Luteolin ameliorates DSS-induced colitis in mice via suppressing macrophage activation and chemotaxis

Objectives: Luteolin, known for its multifaceted therapeutic properties against inflammatory diseases, holds potential for addressing the unmet need for effective treatments in ulcerative colitis (UC), a prevalent subtype of inflammatory bowel disease (IBD). This study aimed to comprehensively assess luteolin's therapeutic efficacy in a dextran sulfate sodium (DSS)-induced colitis mouse model, shedding light on its anti-UC mechanisms.Methods: Our investigation encompassed in vivo assessments of luteolin's therapeutic potential against DSSinduced colitis through rigorous histopathological examination and biochemical analyses. Furthermore, we scrutinized luteolin's anti-inflammatory prowess in vitro using lipopolysaccharide (LPS)-stimulated RAW264.7 cells and primary peritoneal macrophages. Additionally, we quantitatively evaluated the impact of luteolin on C-C motif chemokine ligand 2 (CCL2)-induced macrophage migration employing Transwell and Zigmond chambers. Furthermore, cellular thermal shift assay (CETSA), drug affinity responsive target stability (DARTS) assay, and molecular docking were employed to identify potential therapeutic targets of luteolin and investigate their binding sites and interaction patterns.Results: Luteolin demonstrated therapeutic potential against DSS-induced colitis by ameliorating colitis symptoms, restoring intestinal barrier integrity, and inhibiting proinflammatory cytokine production in the colonic tissues. Moreover, luteolin demonstrated robust anti-inflammatory activity in vitro, in lipopolysaccharide (LPS)stimulated RAW264.7 cells and primary peritoneal macrophages. Notably, luteolin suppressed the phosphorylation of IKK alpha/beta, I kappa B alpha, and p65, along with preventing I kappa B alpha degradation in LPS-treated RAW264.7 cells and peritoneal macrophages.
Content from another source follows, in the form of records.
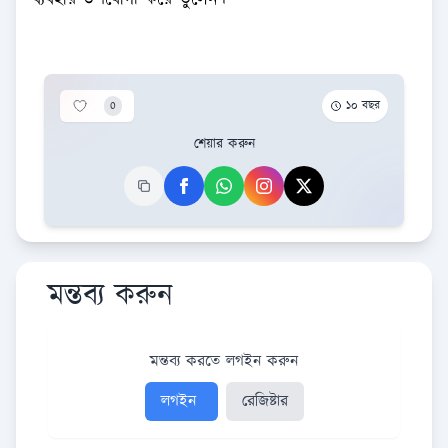
0
১০ বছর
শেয়ার করুন
মন্তব্য করুন
মন্তব্য করতে লগইন করুন
লগইন
রেজিষ্টার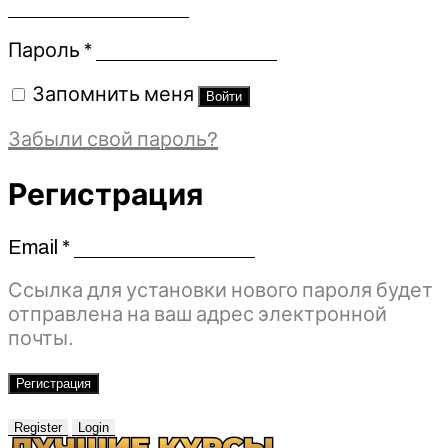
Обязательно
Пароль
*
Запомнить меня
Войти
Забыли свой пароль?
Регистрация
Email
*
Обязательно
Ссылка для установки нового пароля будет
отправлена ​​на ваш адрес электронной
почты.
Регистрация
Register
Login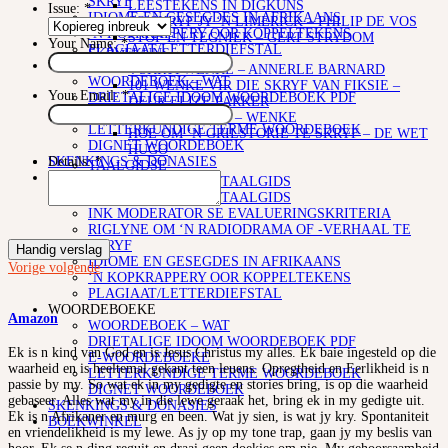
SKRYF
LEESTEKENS IN DIGKUNS
Issue:
*
IDIOME EN GESEGDES IN AFRIKAANS
SO SKRYF JY ‘N LIMERICK – PHILIP DE VOS
‘N KOPKRAPPERY OOR KOPPELTEKENS
STOF EN TEGNIEK – GERT STRYDOM
Your Name:
*
PLAGIAAT/LETTERDIEFSTAL
SKRYFKUNS
WOORDEBOEKE
4 SKRYFWENKE – ANNERLE BARNARD
WOORDEBOEK – WAT
101 WENKE VIR DIE SKRYF VAN FIKSIE –
Your Email:
*
DRIETALIGE IDOOM WOORDEBOEK PDF
DEUR ELIZE PARKER
E-WOORDEBOEKE
KORTVERHALE – WENKE
LETTERKUNDIGE TERME WOORDEBOEK
HOE OM ‘N GRILSTORIE TE SKRYF – DE WET
DIGNET WOORDEBOEK
HUGO
SKENKINGS & DONASIES
Details:
*
TAALGIDSE
BOEKWINKEL
AFRIKAANSE TAALGIDS
AFRIKAANSE TAALGIDS
INK MODERATOR SE EVALUERINGSKRITERIA
RIGLYNE OM ‘N RADIODRAMA OF -VERHAAL TE
SKRYF
Handig verslag
IDIOME EN GESEGDES IN AFRIKAANS
Vorige
volgende
‘N KOPKRAPPERY OOR KOPPELTEKENS
PLAGIAAT/LETTERDIEFSTAL
WOORDEBOEKE
Amazon
WOORDEBOEK – WAT
DRIETALIGE IDOOM WOORDEBOEK PDF
Ek is n kind van God en is Jesus Christus my alles. Ek baie ingesteld op die
E-WOORDEBOEKE
waarheid en is heeltemal gekant teen leuens. Opregtheid en Eerlikheid is n
LETTERKUNDIGE TERME WOORDEBOEK
passie by my. So wat ek in my gedigte en stories bring, is op die waarheid
DIGNET WOORDEBOEK
gebaseer. Alles wat my in die lewe geraak het, bring ek in my gedigte uit.
SKENKINGS & DONASIES
Ek is n Afrikaner en murg en been. Wat jy sien, is wat jy kry. Spontaniteit
BOEKWINKEL
en vriendelikheid is my lewe. As jy op my tone trap, gaan jy my beslis van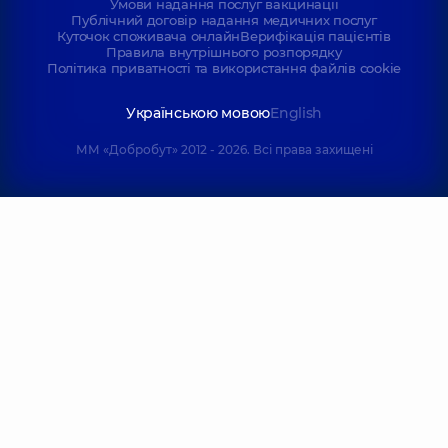
Умови надання послуг вакцинації
Публічний договір надання медичних послуг
Куточок споживача онлайн
Верифікація пацієнтів
Правила внутрішнього розпорядку
Політика приватності та використання файлів cookie
Українською мовою
English
ММ «Добробут» 2012 - 2026. Всі права захищені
Furthermore, luteolin impaired the migratory behavior of RAW264.7 cells and peritoneal macrophages, as evidenced by reduced migration distance and velocity of luteolin-treated macrophages. Mechanistically, luteolin was found to antagonize IKK alpha/beta, subsequently inhibiting IKK alpha/beta phosphorylation and the activation of NF-kappa B signaling.Conclusion: Luteolin emerges as a promising lead compound for the clinical therapy of colitis by virtue of its ability to ameliorate DSS-induced colitis, antagonize IKK alpha/beta, suppress NF-kappa B signaling, and impede macrophage activation and migration.